=== WHAT TO DO ===
A - Answer these three questions using the command reference:
(i) What does TOUCH do when the key does not exist?
(ii) What happens if INCR is called on an existing key whose value is not an integer?
(iii) What does RATE_LIMITER return when no tokens are left?
B - Continue the command reference from where it stops.

=== PASSAGE ===

■ ■ ■

When <expiration> is 0, the key don't expire.
SET key 10 4\r\n
1234
TOUCH <key> <expiration>
with data: no
Set the expiration time in second <expiration> for the key <key>. This operation is atomic.
When <expiration> is 0, the key don't expire. When the key does not exist the command does nothing.
TOUCH key 10\r\n
DELETE <key>
with data: no
Delete the key <key> from the storage. This operation is atomic. When the key does not exist the command does nothing.
DELETE key\r\n
INCR <key> <value> <init> <initial_expiration>
with data: no
Increment the value of the key <key> with <value> if the key exists and represent an integer.
If the value is not an integer, this operation has no effect.
If the key exist, initial_expiration has no effect.
If the key don't exist or is expired, this operation create the key and init the value to <value>+<init>. In that case, if initial_expiration is not provided or 0, the key will never expire
This operation is atomic.
INCR key -1 0\r\n
INCR key -1 0 60\r\n
RATE_LIMITER <key> <capacity> <duration>
with data: no
Consumes a token in a sliding window rate limiter with the key key
. The sliding window duration is configured with duration
seconds. The
rate limiter is created automatically
The command attempts to consume a token and return the number of remaining available tokens. If there were no more tokens available, the
command returns -1, otherwise
the command return the number of tokens available between 0 and capacity
note : GET command with this key return the available tokens
This operation is atomic.

■ ■ ■

Dataset records

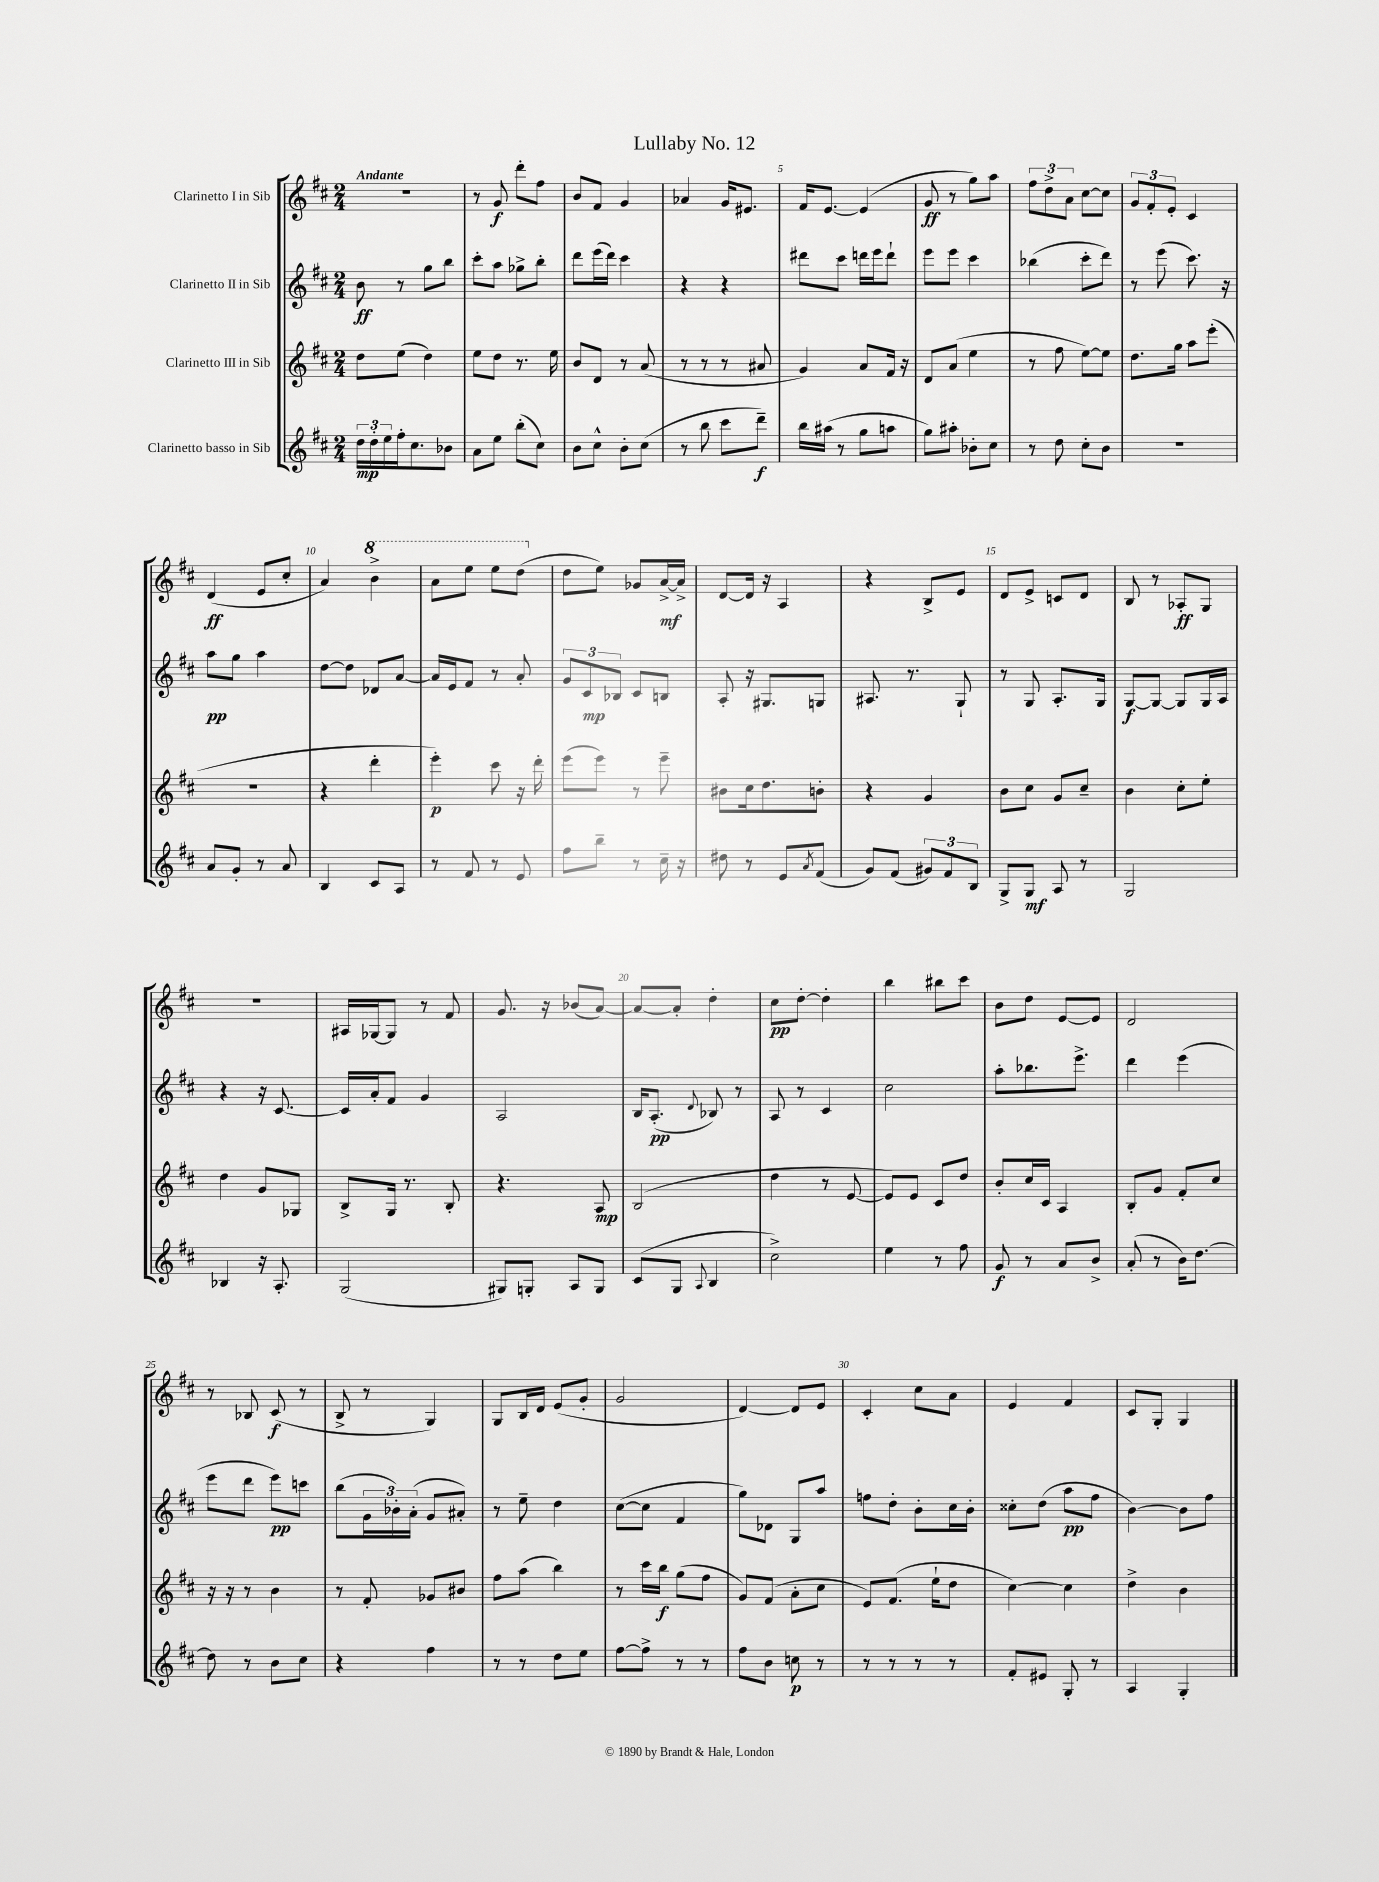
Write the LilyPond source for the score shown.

\header { title = "Lullaby No. 12" }
<<
\new StaffGroup <<
\new Staff = "s0" \with { instrumentName = "Clarinetto I in Sib" } {
    \clef treble \key d \major \numericTimeSignature \time 2/4 \tempo "Andante"
    r2 |
    r8 g'8\f d'''8-. fis''8 |
    b'8 fis'8 g'4 |
    aes'4 g'16 eis'8. |
    fis'16 e'8.~ e'4( |
    g'8\ff r8 g''8) a''8 |
    \tuplet 3/2 { fis''8 d''8-> a'8 } cis''8~ cis''8 |
    \tuplet 3/2 { g'8 fis'8-. e'8-. } cis'4 |
    d'4\ff( e'8 cis''8-. |
    a'4) \ottava #1 b''4-> |
    a''8 e'''8 e'''8 d'''8( \ottava #0 |
    d''8 e''8) ges'8 a'16~->\mf a'16-> |
    d'8~ d'16 r16 a4 |
    r4 b8-> e'8 |
    d'8 e'8-> c'8 d'8 |
    b8 r8 aes8-.\ff g8 |
    r2 |
    ais16 ges16~ ges8 r8 fis'8 |
    g'8. r16 bes'8( a'8~) |
    a'8~ a'8-. d''4-. |
    cis''8\pp d''8~-. d''4-. |
    b''4 bis''8 cis'''8 |
    b'8 d''8 e'8~ e'8 |
    d'2 |
    r8 bes8 cis'8\f( r8 |
    b8-> r8 g4) |
    g8 b16 d'16 e'8( g'8-. |
    g'2 |
    d'4~) d'8 e'8 |
    cis'4-. cis''8 a'8 |
    e'4 fis'4 |
    cis'8 g8-. g4 \bar "|." |
}
\new Staff = "s1" \with { instrumentName = "Clarinetto II in Sib" } {
    \clef treble \key d \major \numericTimeSignature \time 2/4
    b'8\ff r8 g''8 b''8 |
    cis'''8-. a''8 ges''8-> b''8-. |
    d'''8 e'''16( d'''16) cis'''4 |
    r4 r4 |
    dis'''8 cis'''8 d'''16 e'''16 d'''8-! |
    e'''8 e'''8 cis'''4 |
    bes''4( cis'''8-. d'''8) |
    r8 e'''8( cis'''8.) r16 |
    a''8\pp g''8 a''4 |
    d''8~ d''8 des'8 a'8~ |
    a'16 e'16 fis'8 r8 a'8-. |
    \tuplet 3/2 { g'8 cis'8\mp bes8 } cis'8 b8 |
    a8-. r16 gis8. g8 |
    ais8. r8. g8-! |
    r8 g8 a8.-. g16 |
    g8~\f g8~ g8 g16 a16 |
    r4 r16 cis'8.~ |
    cis'16 a'16-. fis'8 g'4 |
    a2 |
    b16 a8.-.\pp( \appoggiatura { d'8 } bes8) r8 |
    a8 r8 cis'4 |
    cis''2 |
    a''8-. bes''8. e'''8.-> |
    d'''4 e'''4( |
    e'''8 d'''8 e'''8\pp) c'''8 |
    b''8( \tuplet 3/2 { g'16 bes'16-.) a'16-.( } g'8 ais'8-.) |
    r8 e''8-- d''4 |
    cis''8~( cis''8 fis'4 |
    g''8) des'8 g8 a''8 |
    f''8 d''8-. b'8-. cis''16 b'16-. |
    cisis''8-. d''8( a''8\pp fis''8 |
    b'4~) b'8 fis''8 \bar "|." |
}
\new Staff = "s2" \with { instrumentName = "Clarinetto III in Sib" } {
    \clef treble \key d \major \numericTimeSignature \time 2/4
    d''8 e''8( d''4) |
    e''8 d''8 r8. e''16 |
    b'8 d'8 r8 a'8( |
    r8 r8 r8 ais'8 |
    g'4) a'8 fis'16 r16 |
    d'8 a'8( e''4 |
    r8 fis''8 e''8~) e''8 |
    d''8. g''16 a''8 e'''8-.( |
    r2 |
    r4 d'''4-. |
    e'''4-.\p) cis'''8 r16 d'''16-. |
    e'''8( e'''8) r8 e'''8-- |
    bis'8 cis''16 d''8. b'8-. |
    r4 g'4 |
    b'8 cis''8 g'8 cis''8-- |
    b'4 cis''8-. e''8-. |
    d''4 g'8 ges8 |
    b8-> g16 r8. b8-. |
    r4. a8\mp |
    b2( |
    d''4 r8 e'8~ |
    e'8) e'8 cis'8 d''8 |
    b'8-. cis''16 cis'16 a4 |
    b8-. g'8 fis'8-. cis''8 |
    r16 r16 r8 b'4 |
    r8 fis'8-. ges'8 bis'8 |
    fis''8 a''8( b''4) |
    r8 cis'''16 b''16\f g''8( fis''8 |
    g'8) fis'8( a'8-. cis''8 |
    e'8) fis'8.( e''16-! d''8 |
    cis''4~) cis''4 |
    d''4-> b'4 \bar "|." |
}
\new Staff = "s3" \with { instrumentName = "Clarinetto basso in Sib" } {
    \clef treble \key d \major \numericTimeSignature \time 2/4
    \tuplet 3/2 { d''16\mp d''16-. e''16 } fis''16-. cis''8. bes'8 |
    a'8 e''8 b''8-.( cis''8) |
    b'8 cis''8-^ b'8-. cis''8( |
    r8 b''8 cis'''8 d'''8--\f) |
    b''16 ais''16( r8 g''8 a''8 |
    g''8) ais''8-. bes'8-. cis''8 |
    r8 d''8 cis''8-. b'8 |
    R2 |
    a'8 g'8-. r8 a'8 |
    b4 cis'8 a8 |
    r8 fis'8 r8 e'8 |
    fis''8 b''8-- r8 cis''16-- r16 |
    dis''8 r8 e'8 \acciaccatura { a'8 } fis'8( |
    g'8) fis'8( \tuplet 3/2 { gis'8) fis'8 b8 } |
    g8-> g8\mf a8 r8 |
    g2 |
    bes4 r16 a8.-. |
    g2( |
    gis8) g8-. a8 g8 |
    cis'8( g8 \appoggiatura { a8 } b4 |
    cis''2->) |
    e''4 r8 fis''8 |
    g'8\f r8 a'8 b'8-> |
    a'8-.( r8 b'16) d''8.~ |
    d''8 r8 b'8 cis''8 |
    r4 fis''4 |
    r8 r8 d''8 e''8 |
    fis''8~ fis''8-> r8 r8 |
    fis''8 b'8 c''8\p r8 |
    r8 r8 r8 r8 |
    fis'8-. eis'8 g8-. r8 |
    a4 g4-. \bar "|." |
}
>>
>>
\layout { \context { \Score \override BarNumber.break-visibility = ##(#f #t #t) barNumberVisibility = #(every-nth-bar-number-visible 5) } }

■ ■ ■

=== ANSWERS BY TASK ===
A -
(i) It does nothing.
(ii) The operation has no effect.
(iii) It returns -1.

B -
Example : consumes a token in rate limiter key
with capacity 1000 tokens every 10 seconds
RATE_LIMITER key 1000 10\r\n
FLUSHALL [region]
with data: no
Remove all the key from the region. The region is optional. Without region parameter, the default region is flush.
This operation is atomic.
FLUSHALL\r\n
Or :
FLUSHALL region1\r\n
QUIT
with data: no
Close the connection with the server.
QUIT\r\n
LUA libraries support
The lua libraries (lua/dshm.lua) is used to pilot the shared memory. The library should be installed in the resty directory of the openresty distribution.
This is an exemple to use it :
local dshm = require "resty.dshm"
local store = dshm:new()
store:connect("127.0.0.1", 4321)
store:set("key", 10)
local value = store:get("key")
store:incr("key")
store:delete("key")
Resty Session support
This module could be used to activate session replication with the excellent lua library Resty Session (https://github.com/bungle/lua-resty-session)
To use it, copy the lua extension in your resty/session/storage directory and use this type of configuration in your nginx.conf :
set $session_storage dshm;
set $session_dshm_region sessions;
set $session_dshm_connect_timeout 1000; # (in milliseconds)
set $session_dshm_send_timeout 1000; # (in milliseconds)
set $session_dshm_read_timeout 1000; # (in milliseconds)
set $session_dshm_host 127.0.0.1;
set $session_dshm_port 4321;
set $session_dshm_pool_name sessions;
set $session_dshm_pool_timeout 1000; # (in milliseconds)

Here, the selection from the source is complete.